The film features a theme song performed by Ray Charles, the Eureka Brass Band performing a second line parade, and a scene in Preservation Hall with Emma Barrett (vocalist and pianist), Punch Miller (trumpet), Paul Crawford (trombone), George Lewis (clarinet), Cie Frazier (drums) and Allan Jaffe (helicon).

==Release==
The world premiere was held at the Saenger Theatre in New Orleans on October 15, 1965, with a nationwide release on October 27. The film opened in Los Angeles on November 5.

===Home media===
The television premiere of The Cincinnati Kid was September 1970 on CBS and rerun on February 11, 1971, when it was broadcast on the CBS Thursday Night Movie. It was released on Region 1 DVD on May 31, 2005. The DVD features a commentary track by director Norman Jewison, commentary on selected scenes from Celebrity Poker Showdown hosts Phil Gordon and Dave Foley and The Cincinnati Kid Plays According to Hoyle, a promotional short featuring magician Jay Ose. A Blu-ray disc was released on June 14, 2011. With the release of the film on DVD, one modern reviewer said the film "is as hip now as when it was released in 1965", and another cited McQueen as "effortlessly watchable as the Kid, providing a masterclass in the power of natural screen presence over dialogue", and Robinson as "simply fantastic". Poker author Michael Wiesenberg calls The Cincinnati Kid "one of the greatest poker movies of all time".

==Reception==
===Critical response===
Upon its 1965 release, The Cincinnati Kid was favorably reviewed by Variety, which wrote, "Martin Ransohoff has constructed a taut, well-turned-out production. In Steve McQueen he has the near-perfect delineator of the title role. Edward G. Robinson is at his best in some years as the aging, ruthless Lancey Howard...."

Howard Thompson of The New York Times called the film a "respectably packaged drama" that is "strictly for those who relish—or at least play—stud poker", and notes that the "film pales beside The Hustler, to which it bears a striking similarity of theme and characterization".

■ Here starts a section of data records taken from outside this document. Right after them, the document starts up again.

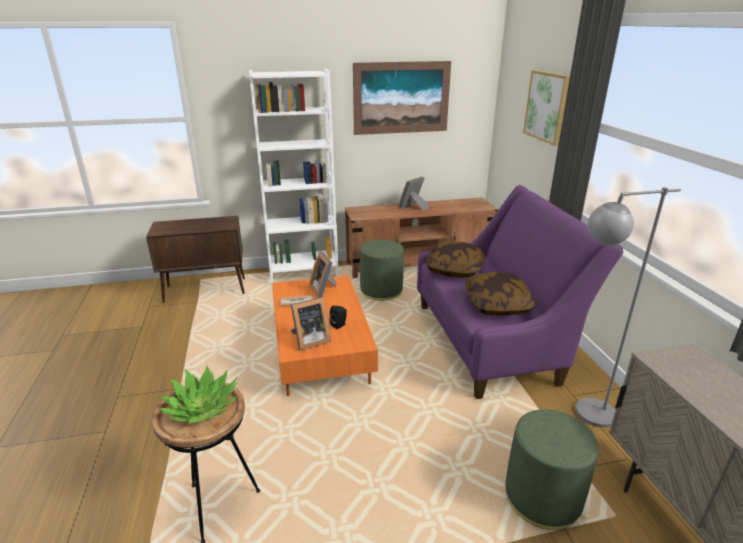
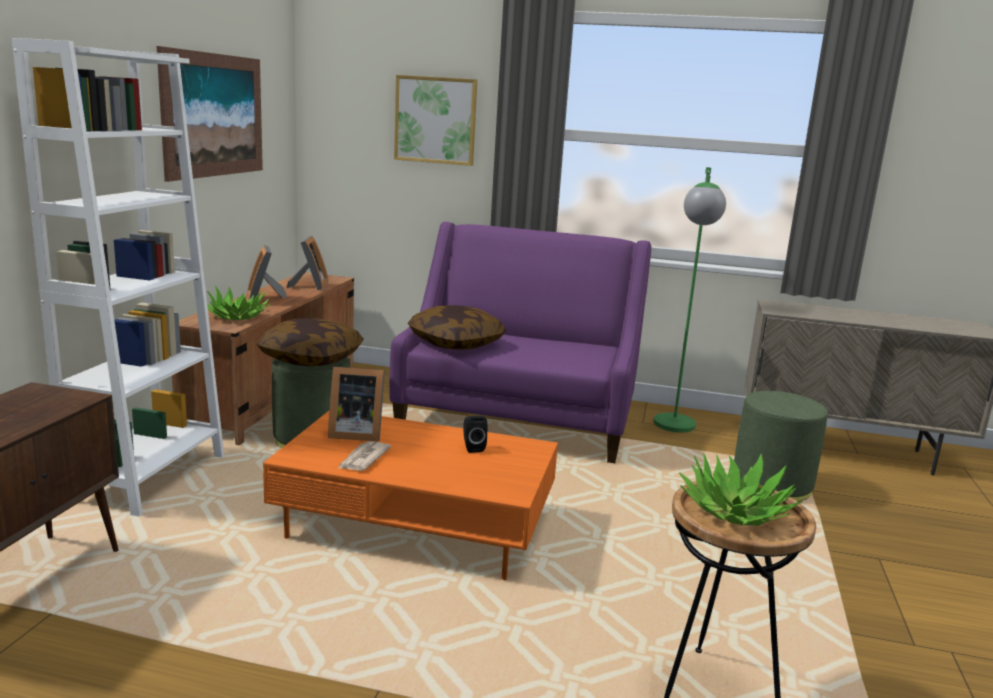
camera: 65 degrees left, 10 degrees down
picture frame [291,297,331,351] -> picture frame moved to [287,236,328,290]
pillow [465,272,536,316] -> pillow moved to [256,318,364,366]
grey floor lamp [575,187,681,428] -> green floor lamp [653,167,726,433]
none -> potted plant [207,286,271,320]

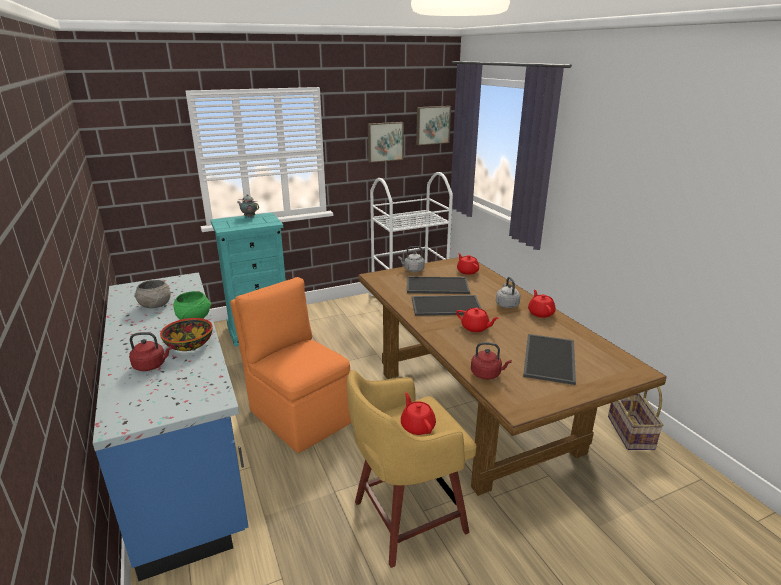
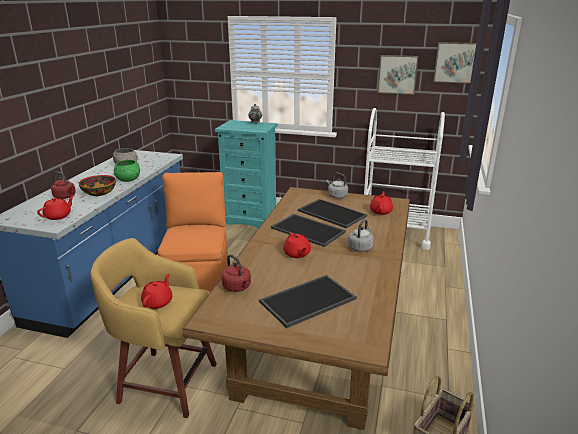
camera: 40 degrees right, 0 degrees up
red teapot [528,289,556,318] -> red teapot moved to [37,195,74,220]

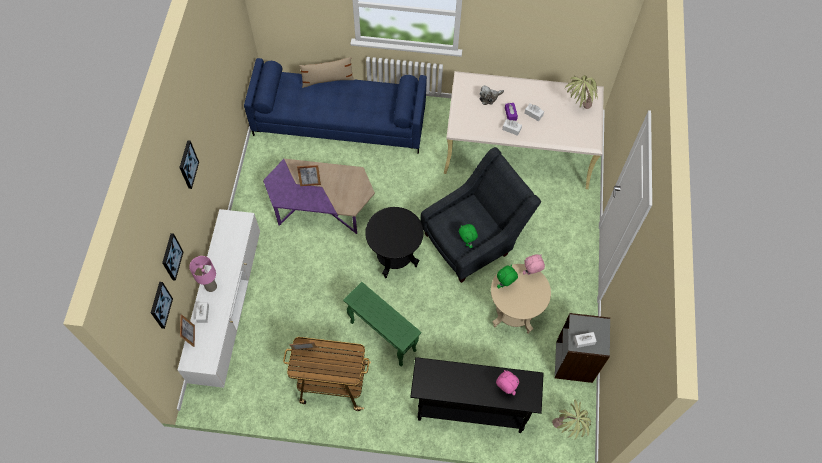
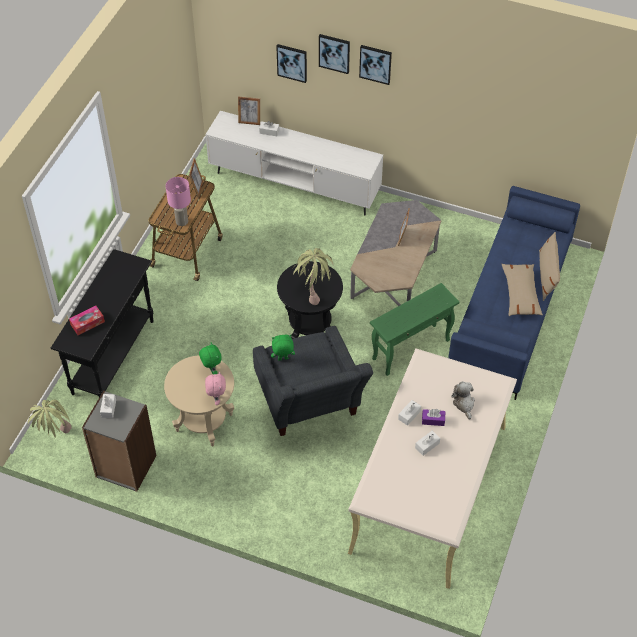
camera: 105 degrees right, 10 degrees down
picture [151,282,173,329] -> picture moved to [319,34,350,74]
pink table lamp [189,256,217,292] -> pink table lamp moved to [166,177,191,226]
purple coffee table [263,159,375,234] -> grey coffee table [350,200,441,306]
green side table [343,282,421,367] -> green side table moved to [370,283,459,376]
pink plush toy [496,370,519,395] -> tissue box [69,306,105,335]
potted plant [565,75,598,109] -> potted plant moved to [292,248,333,305]
none -> beige pillow [502,264,543,316]

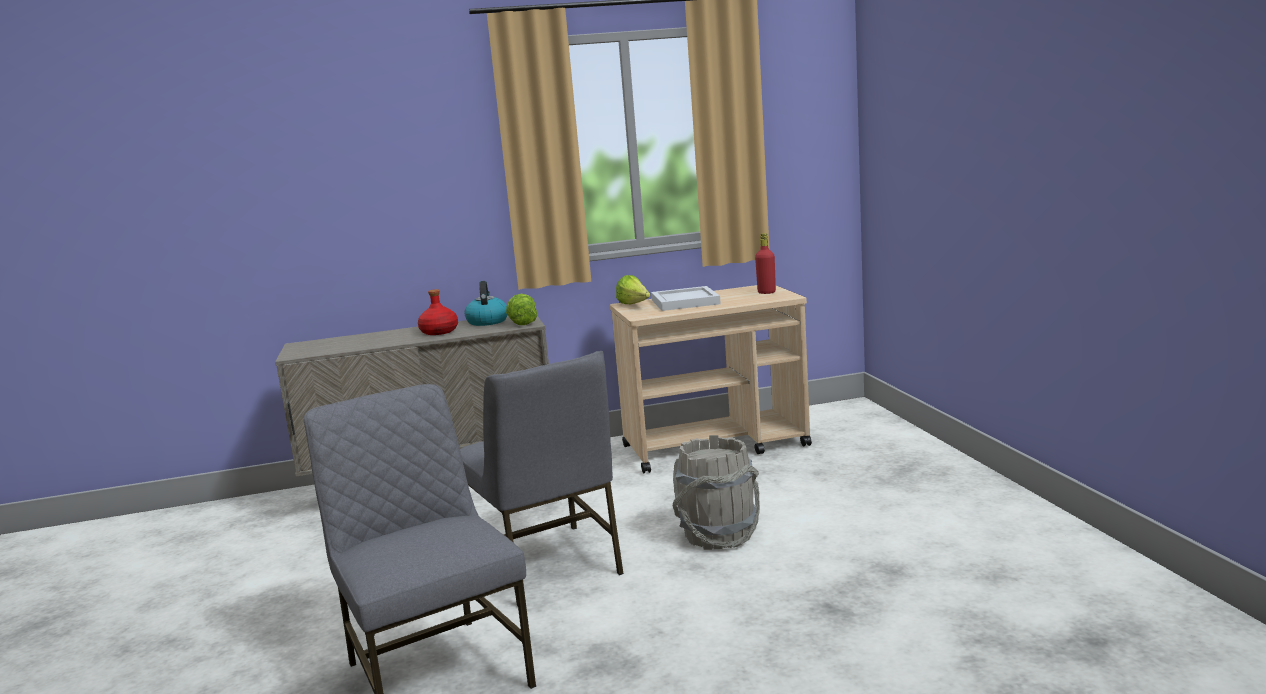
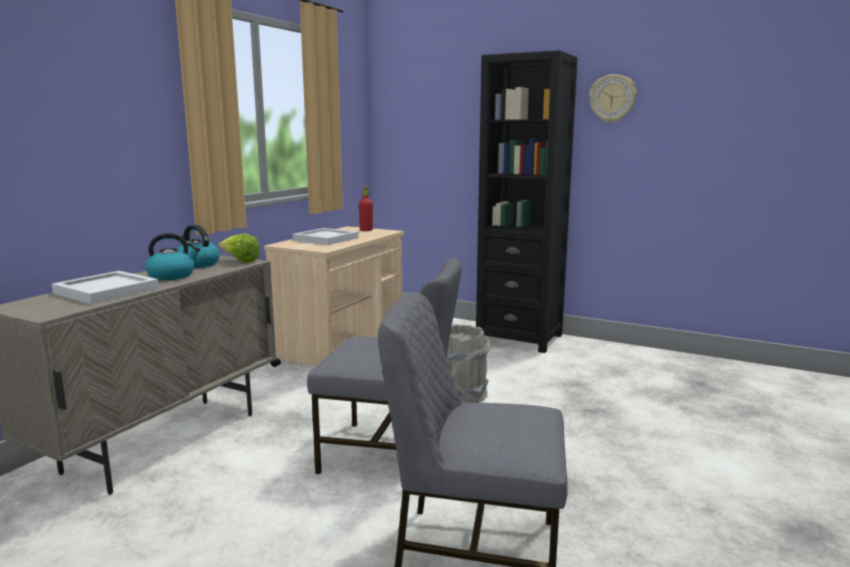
camera: 50 degrees left, 0 degrees up
red bottle [418,289,458,335] -> kettle [145,233,200,280]
lettuce [616,275,650,304] -> none
none -> white tray [52,271,159,304]
none -> black bookcase [476,50,577,353]
none -> wall clock [589,74,637,123]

Time magazine also noted the similarities to The Hustler, writing that "nearly everything about Cincinnati Kid is reminiscent" of that film, but falls short in the comparison, in part because of the subject matter.

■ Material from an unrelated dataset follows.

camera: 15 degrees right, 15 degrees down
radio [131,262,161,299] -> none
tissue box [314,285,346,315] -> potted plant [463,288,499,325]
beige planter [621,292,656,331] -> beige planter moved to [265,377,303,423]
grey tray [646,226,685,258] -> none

Director Jewison can put his cards on the table, let his camera cut suspensefully to the players' intent faces, but a pool shark sinking a tricky shot into a side pocket undoubtedly offers more range. Kid also has a less compelling subplot. Away from the table, McQueen gambles on a blonde (Tuesday Weld) and on the integrity of his dealer pal, Karl Malden. Pressure comes from a conventionally vicious Southern gentleman (Rip Torn), whose pleasures include a Negro mistress, a pistol range adjacent to his parlor, and fixed card games. As Malden's wife, Ann-Margret spells trouble of another kind, though her naive impersonation of a wicked, wicked woman recalls the era when the femme fatale wore breastplates lashed together with spider web. By the time all the bets are in, Cincinnati Kid appears to hold a losing hand.

 Metacritic, which uses a weighted average, assigned the a score of 67 out of 100, based on 9 critics, indicating "generally favorable" reviews.

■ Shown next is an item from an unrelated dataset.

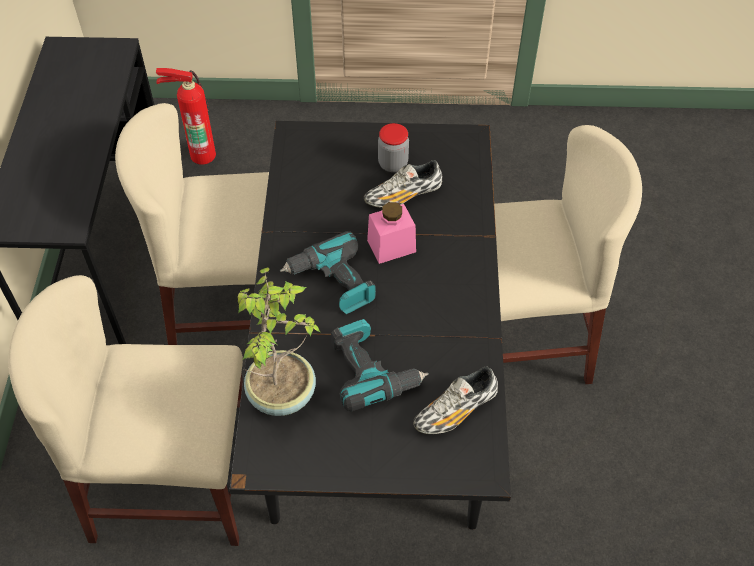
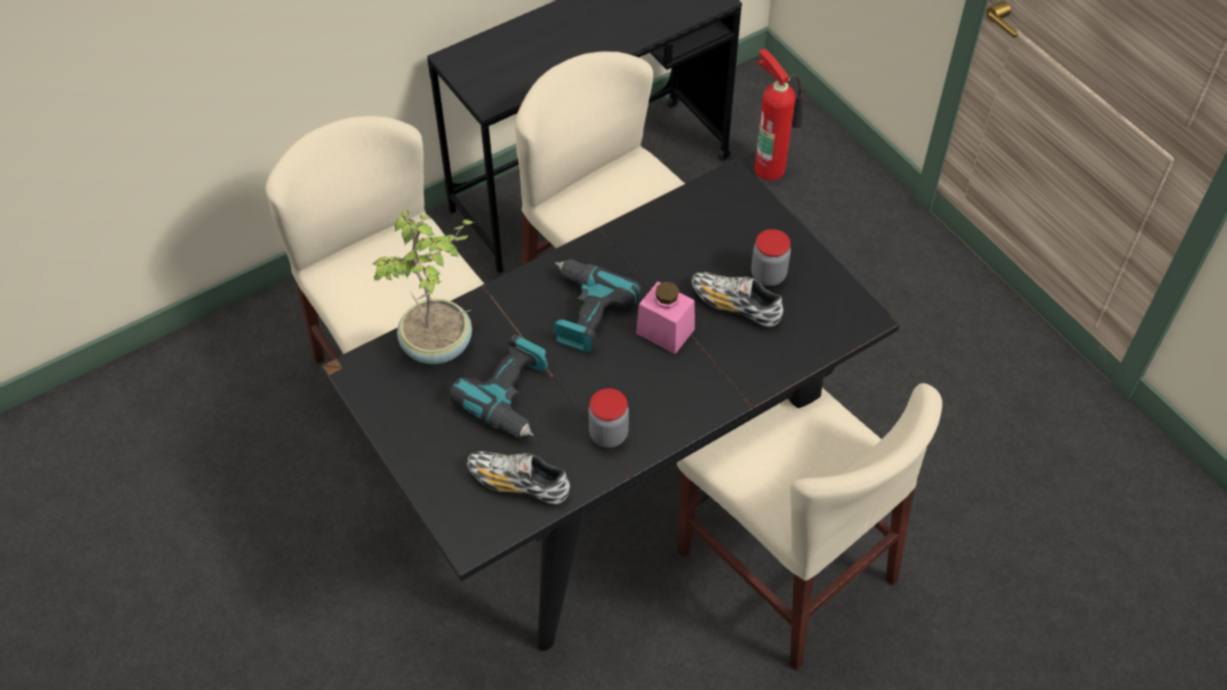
camera: 55 degrees right, 0 degrees up
none -> jar [589,388,629,448]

A retrospective review published in 2011 by the New York State Writers Institute of the University at Albany also noted the similarities the film has to The Hustler, but in contrast said The Cincinnati Kids "stylized realism, dreamlike color, and detailed subplots give [the film] a dramatic complexity and self-awareness that The Hustler lacks".

===Accolades===
Joan Blondell was singled out for her performance as Lady Fingers, with an award from the National Board of Review of Motion Pictures and a Golden Globe nomination for Best Supporting Actress. Motion Picture Exhibitor magazine nominated Robinson for its Best Supporting Actor Laurel Award.